Everyday Americans want to help solve this problem but are being denied the access and chance to show their inventions and solutions. We are waiting for our leaders, someone, to tell us what to do and where to go to get to work. But after 72 days, many of us are in the Gulf and beginning to take matters into our own hands. We can no longer just sit around and wait for Washington or BP to act to save our shores. Americans have ideas on how best to solve this problem and clean up the waters.

A ton of time is being spent to plug the hole in a way that BP will be able to cap the well and use it again. But as Bill Clinton suggested, why aren't we blowing up the undersea well? Why do we need to worry about using this well ever again? Blowing the well up would allow BP and the Obama Administration to spend much more time on stopping the oil from reaching our shores and killing the marine life that depends on these waters for survival.
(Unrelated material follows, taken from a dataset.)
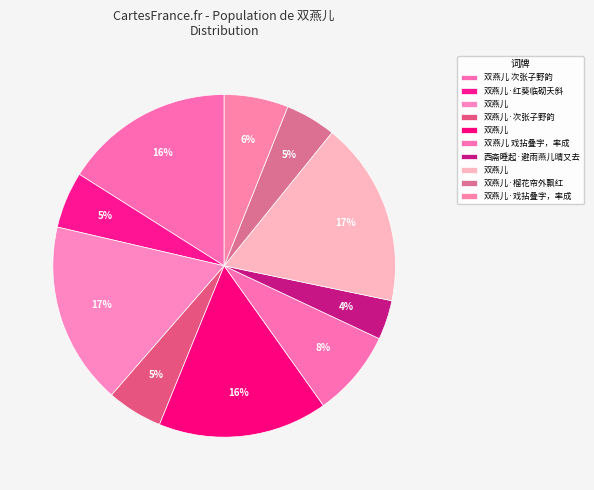

Count the number of slices in the pie.

10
Just yesterday, a large pod of dolphins were found dead and floating in the Gulf, an apparent drowning from the oil slick.

The Obama Administration needs to start using this dramatic and sad event to educate Americans on the dangers of continuing to rely so heavily on oil. Our reliance on Middle East oil has caused many conflicts for the U.S. Much of our leaders' time and energy has been spent on the political maneuverings of oil, not to mention the enormous cost of wars and the many lives that have been lost because of it. It is imperative for the President to start explaining the consequences of our dependence on oil. We need to be put on an oil diet immediately.

Americans can solve most any problem if we are allowed to tackle the problem. And here in the Gulf of Mexico we are not being allowed to put our ideas to work. Just yesterday, Wisconsin based Monterey Mills' CEO Dan Sinykin was one of those everyday Americans denied access to oil drenched beaches. Sinykin has spent quite a bit of time and money trying to show BP executives and our politicians his industrial fabric that dramatically soaks up oil. The video of Sinykin's biodegradable fabric has been racing around the internet because once you see it, you are compelled to help get Monterey Mills access to the Gulf.

Why aren't we allowing people to clean up the oil before it gets to the shore?

President Obama needs to explain his decision to deny Americans access to the beaches and therefore allow the oil to sweep onto shore. BP needs to explain why they aren't reaching out to everyday Americans who have incredible inventions and ideas - and who want to help. If our politicians are unwilling to start leading then we the people need to elect new leaders that will. We don't have time to waste.